Not at all. One fully drawn comb is HELPFUL, but not necessary. A super full of starter strips or foundationless will work.

>Since I am starting new hives this year, I have no drawn comb. Does this mean I should use some foundation and feed some empty frames after they get some comb drawn on foundation?

You could put one full frame of foundation in. It's just helpful to have something to get them in the right line.


----------



## suprstakr (Feb 10, 2006)

Take 2 frames mount a piece of plywood the size of the inside of hive (like a folower board) and put the nuke into a full hive.Place thefolower boards each side of the 5 frames with plywood facing inside. now you can add empty frame to #3 position from the left or right once the frame is almost filled add another to the oposite #3 position. this way stressis reduced and you fill hive with new comb.
LUCK and HAPPY BEEKEPING.


----------



## Bryanaw40 (Jun 11, 2006)

suprstakr said:


> Take 2 frames mount a piece of plywood the size of the inside of hive (like a folower board) and put the nuke into a full hive.Place thefolower boards each side of the 5 frames with plywood facing inside. now you can add empty frame to #3 position from the left or right once the frame is almost filled add another to the oposite #3 position. this way stressis reduced and you fill hive with new comb.
> LUCK and HAPPY BEEKEPING.


When using the follower boards, do the bees ever enter on the wrong side of the follower boards and start building comb there? Initially there will be a three frames of open space outboard of the follower boards. Does one just leave these spaces open or should frames be temporaily placed?

thanks,
bryan


----------



## Michael Bush (Aug 2, 2002)

>When using the follower boards, do the bees ever enter on the wrong side of the follower boards and start building comb there?

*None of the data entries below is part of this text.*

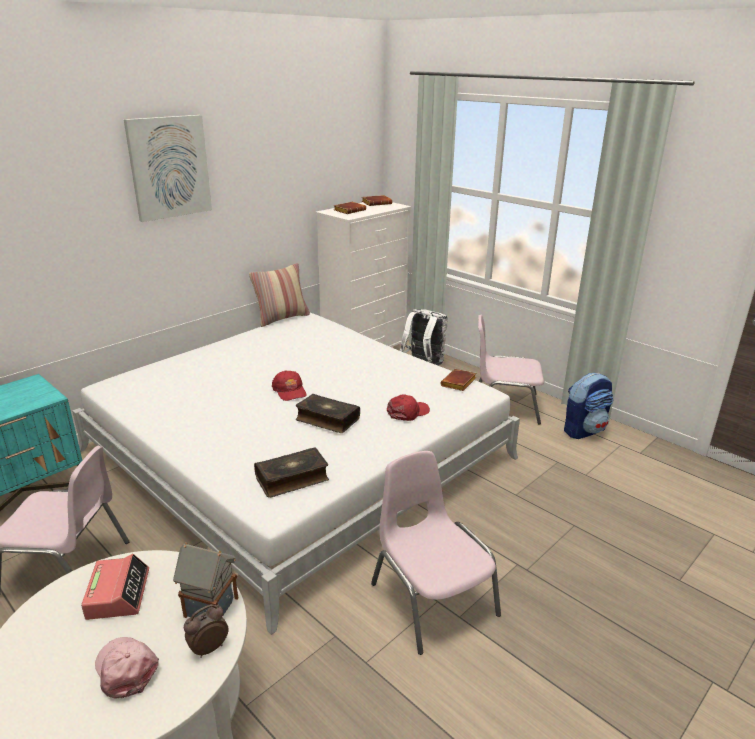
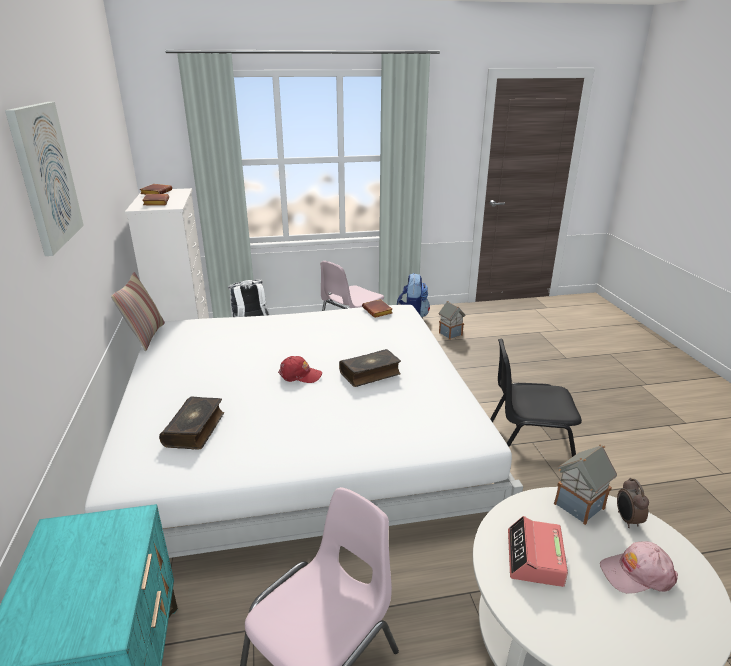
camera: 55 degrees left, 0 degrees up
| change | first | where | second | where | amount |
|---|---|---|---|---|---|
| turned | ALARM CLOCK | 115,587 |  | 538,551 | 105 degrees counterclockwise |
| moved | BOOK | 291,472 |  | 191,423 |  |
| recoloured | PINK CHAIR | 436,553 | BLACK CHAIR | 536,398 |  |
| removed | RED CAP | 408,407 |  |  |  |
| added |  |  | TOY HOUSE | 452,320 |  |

If there are frames on both sides of the follower board, which side is the "wrong" side?


----------



## hummingberd (Aug 26, 2006)

so, is this follower board method good only for nucs, or could you use this as a method to regress bee from LC to SC?


----------



## Bryanaw40 (Jun 11, 2006)

Michael Bush said:


> >When using the follower boards, do the bees ever enter on the wrong side of the follower boards and start building comb there?
> 
> If there are frames on both sides of the follower board, which side is the "wrong" side?


Excellent point MB..wish I would have come to that conclusion myself. Thanks. I will fill the remaining space with empties just in case I don't keep up with moving the following boards. Having the frames already in the hive will also make the minipulation easier as well.

thanks,
bryan


----------